Steam heat, dry heat, H2O2 gas plasma, and ethylene oxide gas sterilisation are clinically used to sterilise plastic surgical models [1, 5]. Geometric deviation of sterilised FDM products made of ABS was mentioned in only one study [20]. Uniform rectangular samples sterilised in an autoclave that used steam heat deformed significantly (> 10 mm), and deformations could be observed by the naked eye. However, the average geometric deviation of samples after H2O2 gas plasma sterilisation was 0.036 mm [20], which is similar to our observation in EGAS-FDM (0.043 mm). Our EGAS-FDM results indicate acceptable mean surface deviations with no significant differences between any cross-sections, but plasma sterilisation may have a greater effect on geometric accuracy in more complex anatomical models [20].

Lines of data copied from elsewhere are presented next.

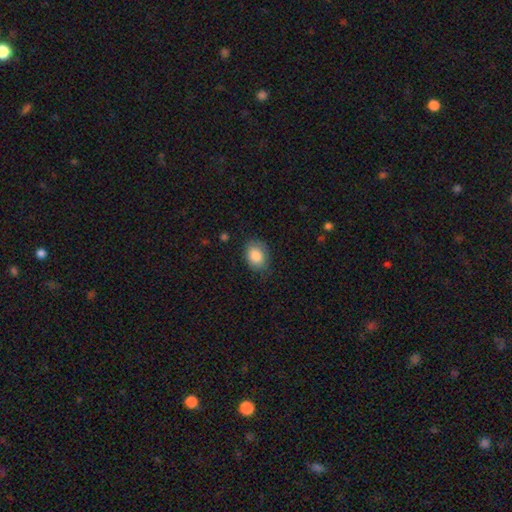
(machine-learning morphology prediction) type=smooth (87%); roundness=in between (75%); merging=none (75%).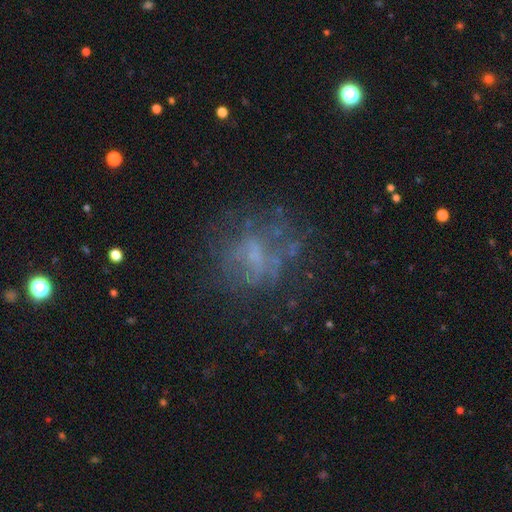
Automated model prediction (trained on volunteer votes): smooth-or-featured: featured or disk: 51% | smooth: 28% | star or artifact: 22%
  disk-edge-on: no: 97% | yes: 3%
  merging: none: 57% | major disturbance: 22% | minor disturbance: 17% | merger: 3%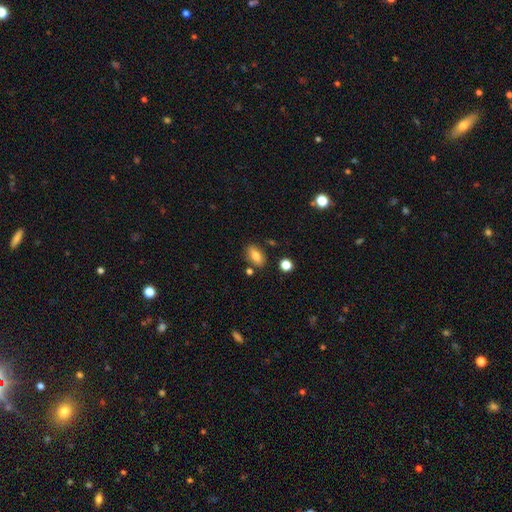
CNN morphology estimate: Smooth or featured? smooth (82%)
How rounded? in between (88%)
Merging? none (80%)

The geometric accuracy of 3D-printed models designed for surgical use should be considered because overall errors are influenced by model geometry, printing materials, manufacturing processes, and sterilisation processes [1]. In our ABS canine tibia model, the surface deviation in EFDM-CT indicated that errors occurred during the manufacturing process. These errors were significantly larger than the EGAS-FDM deviations in geometric change after plasma sterilisation. These results indicate that our ABS canine tibia model was fabricated with high accuracy [14] and successfully sterilised using H2O2 plasma without significant effects on its surface geometry. However, when generating the 3D-CT model from the CT image data, some aggregate sources of errors, such as: CT scan resolution, segmentation methods, and regions of long bone may influence the accuracy of the final 3D virtual bone model. Two studies found different segmentation methods generated results with mean errors of 0.18–0.24 mm [27] and 1.07 mm [28], which are higher than the mean errors of EFDM-CT (0.1214 mm) presented here. There was a variety of optimal threshold values for different regions of long bone [27]. Even using advanced methods to process and generate 3D models from CT images, the accuracy of 3D models places within the scan resolution [28]. In order to use optimal parameter settings for segmentation procedure from CT scanning to virtual model reconstruction, in the present study, we used certified commercial softwareFootnote 1 that specifies accuracy is below scanning resolution and clinical relevance [29]. This means the bone models can be used for presurgical rehearsal and further clinically relevant applications in bone surgery [3, 30].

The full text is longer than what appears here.